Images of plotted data
■ ■ ■ ■
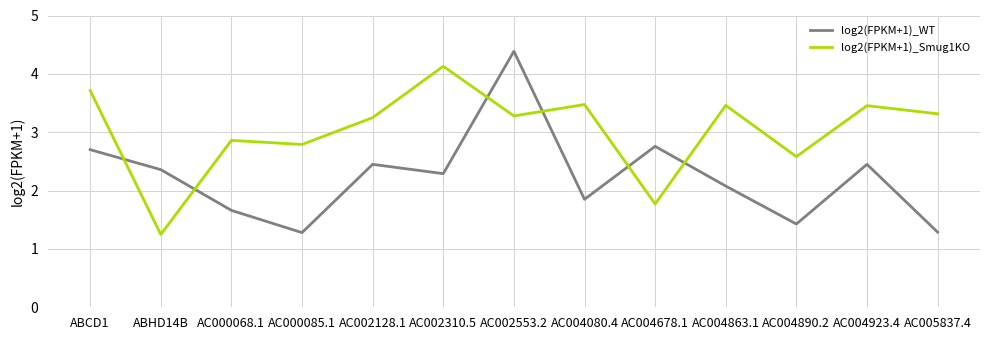

Which series changed the most between AC004863.1 and AC004890.2?

log2(FPKM+1)_Smug1KO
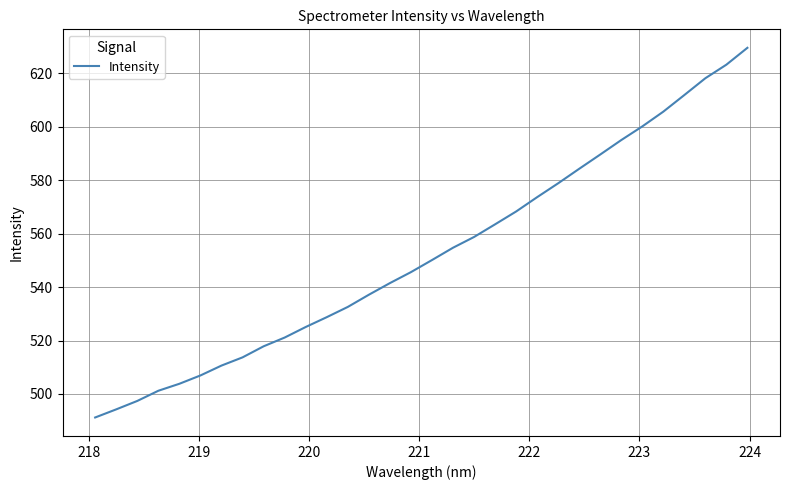

What is the minimum value shown in the chart?

491.2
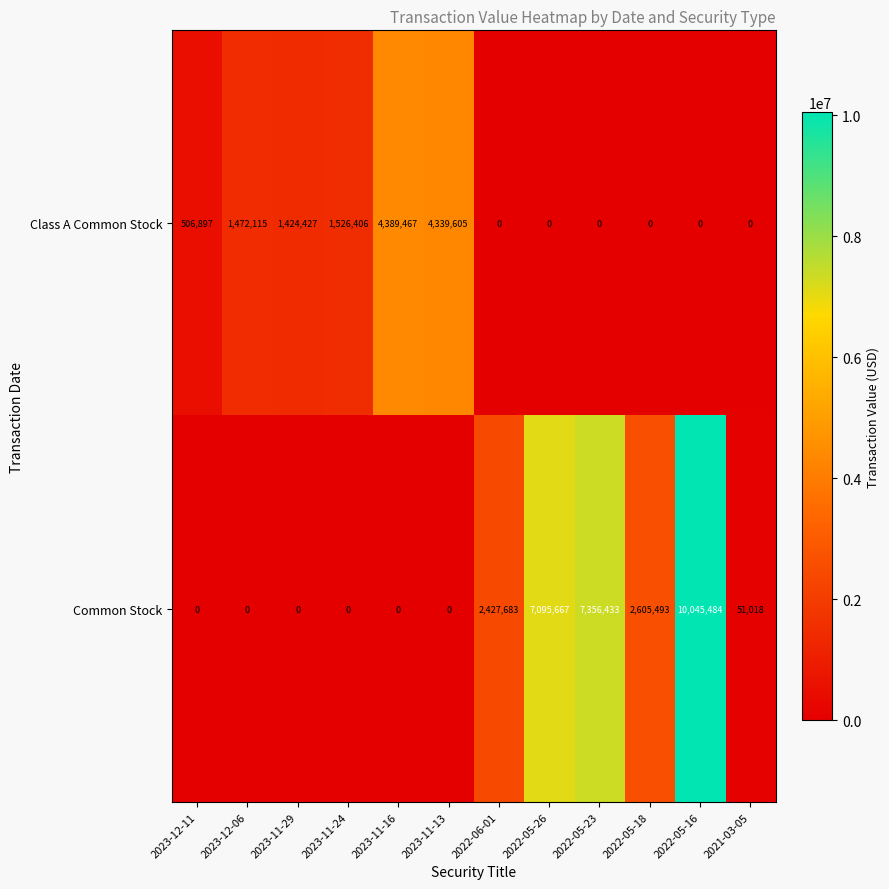

List the series in order of their overall mean, highest first.

Common Stock, Class A Common Stock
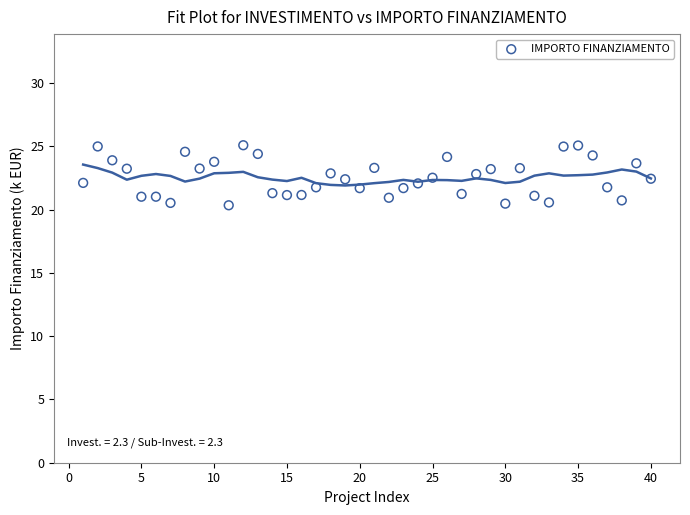

What is the range of X values (max minus min)?

39.0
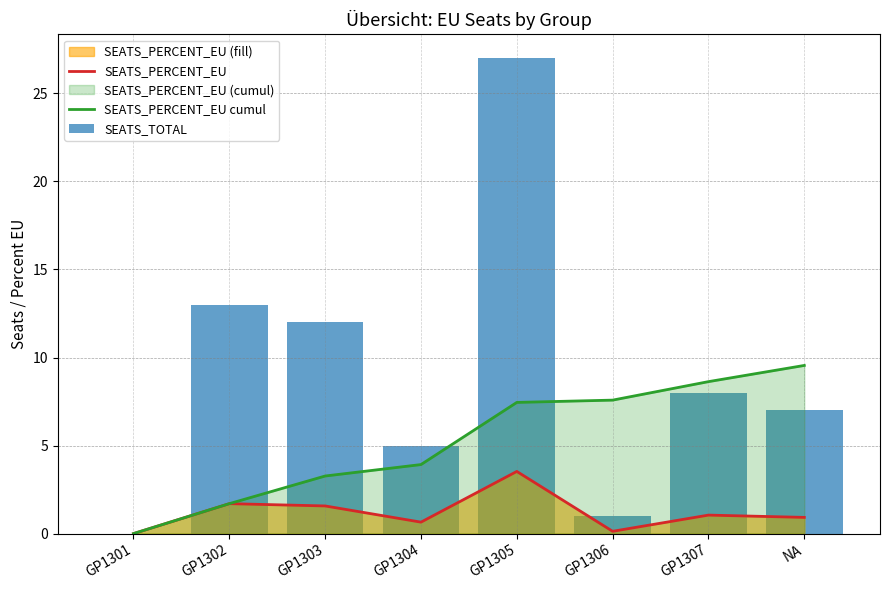

What is the label of the 6th bar from the left?

GP1306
■ ■ ■ ■
§ Your goal
Copy every line of text in the data above word for word, leaving out the pictures.

§ Completed task
Which series changed the most between AC004863.1 and AC004890.2?

log2(FPKM+1)_Smug1KO

What is the minimum value shown in the chart?

491.2

List the series in order of their overall mean, highest first.

Common Stock, Class A Common Stock

What is the range of X values (max minus min)?

39.0

What is the label of the 6th bar from the left?

GP1306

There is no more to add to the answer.